In my opinion, the maximum a patient’s vertical dimension can be increased at any one time in full edentulous cases is by about 4mm. Anything greater than this simply cannot be tolerated by the vast majority of patients and simply means they would be unable to successfully wear the dentures, no matter how much time and effort are put into them by the Dentist and Technician. The “average” vertical height for most patients is normally about 40mm in total, with the occlusal plane of the lower teeth set just below the level of the tongue in order to allow an appropriate amount of Free Way Space. The correct vertical height is measured using a Willis Bite Gauge. This means that for optimum aesthetic and occlusal results the trimmed Occlusal Rims will normally end up about 21mm high in the maxilla and 19mm high in the mandible. Therefore I produce my Occlusal Rims about 22mm high each. This normally provides more than enough additional height for the Dentist to adjust their heights in order to record the correct occlusion, but not so much that a lot of unnecessary time is wasted trimming them down. Again this saves both the Dentist and patient valuable surgery time.
After the Dentist has finished recording the appropriate centric registration the Occlusal Rims should indicate the exact position of the artificial teeth in the denture set-up. They should be shaped so that in both jaws their labial surfaces are positioned directly over the vestibule. They should be hollowed out lingually so that the tongue has adequate space for correct phonetics and masticatory function.
The bite stage is one of the most important stages in the fabrication of any removable or fixed prosthetic, so great emphasis on communication between the dental team and patient is very important and should be observed. The most common problems that arise in a poor bite registration are the lack of detailed information given to Technicians on such things as the patient’s psychological attitude towards having treatment. Some patients can be very nervous which can cause problems when chair time is short. There are other physiological and pathological notations that should be communicated to the Technician as master models do not always show clearly the condition of the soft tissue present i.e. hyperplasia and flabby fibrous ridges.
The denture plate extension posteriorly needs to be extended fully, but if the patient has a sensitive gag-reflex this also needs investigating and marking on the primary model or secondary impression. The importance of each structure found within the oral cavity is learnt at a very early stage in dental anatomy, but the Palatine Fovia is key to establishing the junction between the hard and soft palate, and location of the vibrating line. Thus the proper distal extension of the denture base plate can be established. This information isn’t always clearly visible on the working model so it is good practice to have this identified at the surgery.
It should be understood that a bite registration appointment should take a minimum of one hour to complete; this surgery time should be incorporated into the treatment plan with the possibility to extend it if needed.
When fabricating my Private Occlusal Rims I particularly like using Kemdent wax products, which I purchase via Skillbond Direct, because they have a composition rigid enough to withstand heat when they are being formed, but do not distort when placed in the mouth during the Occlusal Registration itself.
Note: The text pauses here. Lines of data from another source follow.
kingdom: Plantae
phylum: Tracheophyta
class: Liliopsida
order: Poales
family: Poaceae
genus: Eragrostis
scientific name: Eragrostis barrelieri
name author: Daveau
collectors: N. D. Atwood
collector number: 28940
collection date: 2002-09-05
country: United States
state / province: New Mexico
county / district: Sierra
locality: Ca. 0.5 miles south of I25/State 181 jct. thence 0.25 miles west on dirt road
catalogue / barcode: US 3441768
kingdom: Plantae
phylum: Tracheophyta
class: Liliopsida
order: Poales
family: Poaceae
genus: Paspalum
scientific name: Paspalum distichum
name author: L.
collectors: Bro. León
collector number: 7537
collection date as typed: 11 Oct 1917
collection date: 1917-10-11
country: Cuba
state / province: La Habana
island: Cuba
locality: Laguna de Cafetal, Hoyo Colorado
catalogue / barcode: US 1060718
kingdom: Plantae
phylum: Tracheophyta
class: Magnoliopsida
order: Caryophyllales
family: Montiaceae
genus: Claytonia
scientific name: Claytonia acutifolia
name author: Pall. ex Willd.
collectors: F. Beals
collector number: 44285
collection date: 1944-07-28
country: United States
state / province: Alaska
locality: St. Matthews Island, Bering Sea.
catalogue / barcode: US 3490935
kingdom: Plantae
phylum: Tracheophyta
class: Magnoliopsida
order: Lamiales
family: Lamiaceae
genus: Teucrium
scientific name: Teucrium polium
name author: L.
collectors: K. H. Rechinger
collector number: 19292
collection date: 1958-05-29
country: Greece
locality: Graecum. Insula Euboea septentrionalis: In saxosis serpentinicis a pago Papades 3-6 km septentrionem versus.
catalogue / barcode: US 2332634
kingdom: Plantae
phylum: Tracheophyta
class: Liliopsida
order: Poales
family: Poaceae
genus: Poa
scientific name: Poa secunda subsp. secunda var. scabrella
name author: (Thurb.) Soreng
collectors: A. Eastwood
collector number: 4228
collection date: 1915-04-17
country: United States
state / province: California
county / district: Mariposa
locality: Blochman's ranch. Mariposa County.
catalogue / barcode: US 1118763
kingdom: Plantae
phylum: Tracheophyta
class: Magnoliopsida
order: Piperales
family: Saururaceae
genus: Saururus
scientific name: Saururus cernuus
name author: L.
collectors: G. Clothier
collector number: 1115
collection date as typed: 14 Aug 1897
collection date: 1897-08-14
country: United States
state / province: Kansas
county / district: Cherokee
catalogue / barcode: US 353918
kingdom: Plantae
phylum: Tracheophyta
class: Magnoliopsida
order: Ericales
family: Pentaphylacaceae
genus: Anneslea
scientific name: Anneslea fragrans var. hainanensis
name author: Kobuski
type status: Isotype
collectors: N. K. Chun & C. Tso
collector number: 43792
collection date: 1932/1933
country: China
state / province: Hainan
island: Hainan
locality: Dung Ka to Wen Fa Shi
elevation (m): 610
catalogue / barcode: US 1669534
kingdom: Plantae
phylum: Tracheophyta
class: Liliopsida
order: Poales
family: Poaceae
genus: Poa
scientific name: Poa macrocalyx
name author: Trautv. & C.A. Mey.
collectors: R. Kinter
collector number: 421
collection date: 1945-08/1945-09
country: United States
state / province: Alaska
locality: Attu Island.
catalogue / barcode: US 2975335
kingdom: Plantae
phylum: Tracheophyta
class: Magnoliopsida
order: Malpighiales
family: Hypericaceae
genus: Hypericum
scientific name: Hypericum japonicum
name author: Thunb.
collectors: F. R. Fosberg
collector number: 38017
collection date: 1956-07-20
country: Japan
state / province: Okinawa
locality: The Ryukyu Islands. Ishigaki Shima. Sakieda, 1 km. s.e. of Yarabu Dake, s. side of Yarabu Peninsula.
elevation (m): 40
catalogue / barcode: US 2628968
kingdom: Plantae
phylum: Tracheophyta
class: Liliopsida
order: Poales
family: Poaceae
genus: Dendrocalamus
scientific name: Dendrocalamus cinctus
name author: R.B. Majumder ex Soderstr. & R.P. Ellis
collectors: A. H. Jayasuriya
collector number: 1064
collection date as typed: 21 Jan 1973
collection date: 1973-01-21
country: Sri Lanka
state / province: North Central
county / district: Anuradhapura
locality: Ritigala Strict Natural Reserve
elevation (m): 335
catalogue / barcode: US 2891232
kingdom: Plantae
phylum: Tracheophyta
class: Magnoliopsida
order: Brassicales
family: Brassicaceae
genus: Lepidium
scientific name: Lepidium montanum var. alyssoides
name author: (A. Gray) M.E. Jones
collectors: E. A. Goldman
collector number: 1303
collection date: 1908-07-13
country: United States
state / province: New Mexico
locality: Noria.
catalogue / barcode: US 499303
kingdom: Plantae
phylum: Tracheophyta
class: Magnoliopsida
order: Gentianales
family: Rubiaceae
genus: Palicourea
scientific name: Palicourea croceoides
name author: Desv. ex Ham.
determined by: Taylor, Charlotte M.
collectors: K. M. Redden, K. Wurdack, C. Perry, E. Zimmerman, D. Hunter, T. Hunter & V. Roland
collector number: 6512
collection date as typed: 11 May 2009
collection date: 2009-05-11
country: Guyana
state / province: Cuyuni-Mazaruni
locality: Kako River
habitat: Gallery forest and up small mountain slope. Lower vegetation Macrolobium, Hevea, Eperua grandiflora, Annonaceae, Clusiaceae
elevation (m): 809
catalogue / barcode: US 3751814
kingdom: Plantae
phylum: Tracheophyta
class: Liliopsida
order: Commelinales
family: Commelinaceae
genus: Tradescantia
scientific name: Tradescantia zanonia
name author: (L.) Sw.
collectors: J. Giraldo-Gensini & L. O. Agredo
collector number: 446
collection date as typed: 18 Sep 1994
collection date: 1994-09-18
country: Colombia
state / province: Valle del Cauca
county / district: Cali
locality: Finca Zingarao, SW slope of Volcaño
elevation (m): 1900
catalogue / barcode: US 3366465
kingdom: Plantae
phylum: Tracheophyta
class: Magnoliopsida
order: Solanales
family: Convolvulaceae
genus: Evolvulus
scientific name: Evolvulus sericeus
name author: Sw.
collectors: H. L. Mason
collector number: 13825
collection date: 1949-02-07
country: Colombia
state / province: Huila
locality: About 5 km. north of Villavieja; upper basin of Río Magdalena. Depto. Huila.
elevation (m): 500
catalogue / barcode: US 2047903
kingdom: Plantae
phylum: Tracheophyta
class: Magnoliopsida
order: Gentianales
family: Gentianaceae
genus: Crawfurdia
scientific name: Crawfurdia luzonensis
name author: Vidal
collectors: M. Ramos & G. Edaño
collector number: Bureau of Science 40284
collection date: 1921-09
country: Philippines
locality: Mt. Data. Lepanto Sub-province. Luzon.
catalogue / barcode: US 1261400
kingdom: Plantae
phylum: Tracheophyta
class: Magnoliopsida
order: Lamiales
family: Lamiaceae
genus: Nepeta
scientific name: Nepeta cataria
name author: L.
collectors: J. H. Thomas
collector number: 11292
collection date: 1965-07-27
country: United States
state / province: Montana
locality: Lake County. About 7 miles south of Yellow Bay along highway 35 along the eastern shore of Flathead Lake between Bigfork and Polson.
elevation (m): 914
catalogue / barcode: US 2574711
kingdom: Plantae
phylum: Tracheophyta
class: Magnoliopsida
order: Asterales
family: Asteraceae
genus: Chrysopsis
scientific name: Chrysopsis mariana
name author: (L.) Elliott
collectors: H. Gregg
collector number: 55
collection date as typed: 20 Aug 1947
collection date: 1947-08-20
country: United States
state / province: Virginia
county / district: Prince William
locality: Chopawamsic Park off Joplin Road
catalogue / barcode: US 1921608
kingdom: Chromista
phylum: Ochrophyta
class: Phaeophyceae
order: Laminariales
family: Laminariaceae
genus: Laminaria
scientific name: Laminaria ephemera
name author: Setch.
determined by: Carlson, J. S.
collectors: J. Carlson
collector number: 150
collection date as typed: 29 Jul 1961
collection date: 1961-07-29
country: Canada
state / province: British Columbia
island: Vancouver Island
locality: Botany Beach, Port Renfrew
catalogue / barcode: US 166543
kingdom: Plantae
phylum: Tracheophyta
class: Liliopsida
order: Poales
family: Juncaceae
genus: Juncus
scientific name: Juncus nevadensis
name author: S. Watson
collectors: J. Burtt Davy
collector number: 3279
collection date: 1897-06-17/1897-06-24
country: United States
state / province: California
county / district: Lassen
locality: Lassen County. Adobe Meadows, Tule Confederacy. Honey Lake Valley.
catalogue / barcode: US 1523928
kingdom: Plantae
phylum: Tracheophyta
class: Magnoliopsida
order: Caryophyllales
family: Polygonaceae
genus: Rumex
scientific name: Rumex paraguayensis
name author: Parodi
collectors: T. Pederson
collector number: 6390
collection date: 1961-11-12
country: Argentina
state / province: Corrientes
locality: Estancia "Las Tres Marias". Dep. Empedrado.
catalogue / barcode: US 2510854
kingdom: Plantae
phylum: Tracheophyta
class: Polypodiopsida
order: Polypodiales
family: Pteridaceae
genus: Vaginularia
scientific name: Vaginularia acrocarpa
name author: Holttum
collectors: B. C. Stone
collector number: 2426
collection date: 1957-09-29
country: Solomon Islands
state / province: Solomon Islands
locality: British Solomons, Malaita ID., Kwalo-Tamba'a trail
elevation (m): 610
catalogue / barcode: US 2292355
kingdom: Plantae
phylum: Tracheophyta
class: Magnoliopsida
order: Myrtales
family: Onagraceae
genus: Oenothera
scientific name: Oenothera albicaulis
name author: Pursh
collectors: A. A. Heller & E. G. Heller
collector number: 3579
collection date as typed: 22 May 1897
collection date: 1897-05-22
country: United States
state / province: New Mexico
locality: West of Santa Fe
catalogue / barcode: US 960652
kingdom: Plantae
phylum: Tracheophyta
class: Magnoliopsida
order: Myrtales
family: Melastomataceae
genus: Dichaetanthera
This rigid composition, allied to the fact that they are “sticky enough” to bond to artificial teeth during the set up stage, also means that I can set up the teeth in the Occlusal Rims themselves after the Occlusal Registration has been correctly recorded by the Dentist. This makes achieving the correct aesthetic and functional performance of the final prostheses easier and ultimately saves time. I find some other waxes are too rigid so that the teeth do not stick to them sufficiently well, running the risk of the teeth moving or even falling out during the try-in stage etc.